Data shown
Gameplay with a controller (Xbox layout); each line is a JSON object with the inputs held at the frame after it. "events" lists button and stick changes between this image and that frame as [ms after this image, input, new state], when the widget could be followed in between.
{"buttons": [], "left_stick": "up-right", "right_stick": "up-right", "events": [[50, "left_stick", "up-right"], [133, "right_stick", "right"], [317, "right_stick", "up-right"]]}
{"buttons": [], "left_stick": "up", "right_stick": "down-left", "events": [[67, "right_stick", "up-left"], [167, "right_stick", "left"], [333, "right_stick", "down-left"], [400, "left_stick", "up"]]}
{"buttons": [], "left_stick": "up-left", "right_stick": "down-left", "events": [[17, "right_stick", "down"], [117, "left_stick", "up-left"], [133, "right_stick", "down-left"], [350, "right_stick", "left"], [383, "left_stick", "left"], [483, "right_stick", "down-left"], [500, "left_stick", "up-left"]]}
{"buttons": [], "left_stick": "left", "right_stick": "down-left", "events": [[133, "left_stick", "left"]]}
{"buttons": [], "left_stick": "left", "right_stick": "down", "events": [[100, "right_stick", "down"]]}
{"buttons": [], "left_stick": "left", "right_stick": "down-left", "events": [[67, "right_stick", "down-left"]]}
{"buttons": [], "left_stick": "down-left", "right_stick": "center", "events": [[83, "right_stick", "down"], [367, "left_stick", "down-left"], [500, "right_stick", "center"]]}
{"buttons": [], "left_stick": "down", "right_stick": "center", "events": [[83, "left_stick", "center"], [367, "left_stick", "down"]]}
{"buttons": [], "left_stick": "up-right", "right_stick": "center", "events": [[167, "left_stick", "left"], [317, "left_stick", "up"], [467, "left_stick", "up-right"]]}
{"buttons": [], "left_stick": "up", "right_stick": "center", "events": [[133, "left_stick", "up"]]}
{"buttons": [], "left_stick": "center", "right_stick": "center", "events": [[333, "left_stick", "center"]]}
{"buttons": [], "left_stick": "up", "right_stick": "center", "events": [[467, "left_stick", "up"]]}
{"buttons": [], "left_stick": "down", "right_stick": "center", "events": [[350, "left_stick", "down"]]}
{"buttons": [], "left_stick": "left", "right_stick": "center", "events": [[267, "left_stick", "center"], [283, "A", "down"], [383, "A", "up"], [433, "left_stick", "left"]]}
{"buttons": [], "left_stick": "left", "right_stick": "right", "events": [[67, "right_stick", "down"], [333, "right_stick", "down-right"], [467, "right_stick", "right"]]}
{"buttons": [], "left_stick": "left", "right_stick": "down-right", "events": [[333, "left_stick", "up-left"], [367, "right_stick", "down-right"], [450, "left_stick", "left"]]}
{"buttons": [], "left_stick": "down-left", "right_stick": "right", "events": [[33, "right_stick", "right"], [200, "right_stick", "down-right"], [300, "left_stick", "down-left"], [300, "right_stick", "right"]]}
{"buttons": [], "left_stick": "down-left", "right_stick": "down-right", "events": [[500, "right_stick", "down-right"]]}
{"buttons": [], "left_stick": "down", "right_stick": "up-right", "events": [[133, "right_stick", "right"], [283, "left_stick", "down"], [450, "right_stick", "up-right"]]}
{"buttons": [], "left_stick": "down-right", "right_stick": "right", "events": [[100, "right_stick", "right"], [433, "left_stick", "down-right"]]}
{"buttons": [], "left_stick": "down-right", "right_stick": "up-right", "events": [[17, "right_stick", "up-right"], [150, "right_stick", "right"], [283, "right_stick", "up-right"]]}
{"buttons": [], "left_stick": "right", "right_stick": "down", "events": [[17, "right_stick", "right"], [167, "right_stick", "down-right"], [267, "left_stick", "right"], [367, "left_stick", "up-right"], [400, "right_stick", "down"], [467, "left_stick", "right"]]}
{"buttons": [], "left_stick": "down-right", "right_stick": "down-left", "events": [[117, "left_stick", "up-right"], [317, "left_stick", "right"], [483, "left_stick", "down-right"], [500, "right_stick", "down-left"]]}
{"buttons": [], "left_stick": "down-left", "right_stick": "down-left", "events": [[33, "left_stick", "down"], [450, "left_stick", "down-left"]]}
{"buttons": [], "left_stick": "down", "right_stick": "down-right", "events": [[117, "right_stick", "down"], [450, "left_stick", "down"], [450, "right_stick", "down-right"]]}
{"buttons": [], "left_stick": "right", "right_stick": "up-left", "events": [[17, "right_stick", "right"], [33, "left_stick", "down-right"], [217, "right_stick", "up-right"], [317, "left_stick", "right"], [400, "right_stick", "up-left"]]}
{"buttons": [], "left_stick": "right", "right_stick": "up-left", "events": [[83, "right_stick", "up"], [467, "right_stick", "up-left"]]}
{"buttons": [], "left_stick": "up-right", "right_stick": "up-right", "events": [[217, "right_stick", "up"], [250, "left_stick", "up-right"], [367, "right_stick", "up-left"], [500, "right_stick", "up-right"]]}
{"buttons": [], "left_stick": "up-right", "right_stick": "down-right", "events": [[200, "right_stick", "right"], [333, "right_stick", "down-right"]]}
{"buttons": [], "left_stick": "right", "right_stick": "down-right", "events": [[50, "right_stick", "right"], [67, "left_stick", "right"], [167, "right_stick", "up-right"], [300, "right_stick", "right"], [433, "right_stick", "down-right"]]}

Exercise brief
All of the material should be written out again exactly.

Answer box
Gameplay with a controller (Xbox layout); each line is a JSON object with the inputs held at the frame after it. "events" lists button and stick changes between this image and that frame as [ms after this image, input, new state], when the widget could be followed in between.
{"buttons": [], "left_stick": "up-right", "right_stick": "up-right", "events": [[50, "left_stick", "up-right"], [133, "right_stick", "right"], [317, "right_stick", "up-right"]]}
{"buttons": [], "left_stick": "up", "right_stick": "down-left", "events": [[67, "right_stick", "up-left"], [167, "right_stick", "left"], [333, "right_stick", "down-left"], [400, "left_stick", "up"]]}
{"buttons": [], "left_stick": "up-left", "right_stick": "down-left", "events": [[17, "right_stick", "down"], [117, "left_stick", "up-left"], [133, "right_stick", "down-left"], [350, "right_stick", "left"], [383, "left_stick", "left"], [483, "right_stick", "down-left"], [500, "left_stick", "up-left"]]}
{"buttons": [], "left_stick": "left", "right_stick": "down-left", "events": [[133, "left_stick", "left"]]}
{"buttons": [], "left_stick": "left", "right_stick": "down", "events": [[100, "right_stick", "down"]]}
{"buttons": [], "left_stick": "left", "right_stick": "down-left", "events": [[67, "right_stick", "down-left"]]}
{"buttons": [], "left_stick": "down-left", "right_stick": "center", "events": [[83, "right_stick", "down"], [367, "left_stick", "down-left"], [500, "right_stick", "center"]]}
{"buttons": [], "left_stick": "down", "right_stick": "center", "events": [[83, "left_stick", "center"], [367, "left_stick", "down"]]}
{"buttons": [], "left_stick": "up-right", "right_stick": "center", "events": [[167, "left_stick", "left"], [317, "left_stick", "up"], [467, "left_stick", "up-right"]]}
{"buttons": [], "left_stick": "up", "right_stick": "center", "events": [[133, "left_stick", "up"]]}
{"buttons": [], "left_stick": "center", "right_stick": "center", "events": [[333, "left_stick", "center"]]}
{"buttons": [], "left_stick": "up", "right_stick": "center", "events": [[467, "left_stick", "up"]]}
{"buttons": [], "left_stick": "down", "right_stick": "center", "events": [[350, "left_stick", "down"]]}
{"buttons": [], "left_stick": "left", "right_stick": "center", "events": [[267, "left_stick", "center"], [283, "A", "down"], [383, "A", "up"], [433, "left_stick", "left"]]}
{"buttons": [], "left_stick": "left", "right_stick": "right", "events": [[67, "right_stick", "down"], [333, "right_stick", "down-right"], [467, "right_stick", "right"]]}
{"buttons": [], "left_stick": "left", "right_stick": "down-right", "events": [[333, "left_stick", "up-left"], [367, "right_stick", "down-right"], [450, "left_stick", "left"]]}
{"buttons": [], "left_stick": "down-left", "right_stick": "right", "events": [[33, "right_stick", "right"], [200, "right_stick", "down-right"], [300, "left_stick", "down-left"], [300, "right_stick", "right"]]}
{"buttons": [], "left_stick": "down-left", "right_stick": "down-right", "events": [[500, "right_stick", "down-right"]]}
{"buttons": [], "left_stick": "down", "right_stick": "up-right", "events": [[133, "right_stick", "right"], [283, "left_stick", "down"], [450, "right_stick", "up-right"]]}
{"buttons": [], "left_stick": "down-right", "right_stick": "right", "events": [[100, "right_stick", "right"], [433, "left_stick", "down-right"]]}
{"buttons": [], "left_stick": "down-right", "right_stick": "up-right", "events": [[17, "right_stick", "up-right"], [150, "right_stick", "right"], [283, "right_stick", "up-right"]]}
{"buttons": [], "left_stick": "right", "right_stick": "down", "events": [[17, "right_stick", "right"], [167, "right_stick", "down-right"], [267, "left_stick", "right"], [367, "left_stick", "up-right"], [400, "right_stick", "down"], [467, "left_stick", "right"]]}
{"buttons": [], "left_stick": "down-right", "right_stick": "down-left", "events": [[117, "left_stick", "up-right"], [317, "left_stick", "right"], [483, "left_stick", "down-right"], [500, "right_stick", "down-left"]]}
{"buttons": [], "left_stick": "down-left", "right_stick": "down-left", "events": [[33, "left_stick", "down"], [450, "left_stick", "down-left"]]}
{"buttons": [], "left_stick": "down", "right_stick": "down-right", "events": [[117, "right_stick", "down"], [450, "left_stick", "down"], [450, "right_stick", "down-right"]]}
{"buttons": [], "left_stick": "right", "right_stick": "up-left", "events": [[17, "right_stick", "right"], [33, "left_stick", "down-right"], [217, "right_stick", "up-right"], [317, "left_stick", "right"], [400, "right_stick", "up-left"]]}
{"buttons": [], "left_stick": "right", "right_stick": "up-left", "events": [[83, "right_stick", "up"], [467, "right_stick", "up-left"]]}
{"buttons": [], "left_stick": "up-right", "right_stick": "up-right", "events": [[217, "right_stick", "up"], [250, "left_stick", "up-right"], [367, "right_stick", "up-left"], [500, "right_stick", "up-right"]]}
{"buttons": [], "left_stick": "up-right", "right_stick": "down-right", "events": [[200, "right_stick", "right"], [333, "right_stick", "down-right"]]}
{"buttons": [], "left_stick": "right", "right_stick": "down-right", "events": [[50, "right_stick", "right"], [67, "left_stick", "right"], [167, "right_stick", "up-right"], [300, "right_stick", "right"], [433, "right_stick", "down-right"]]}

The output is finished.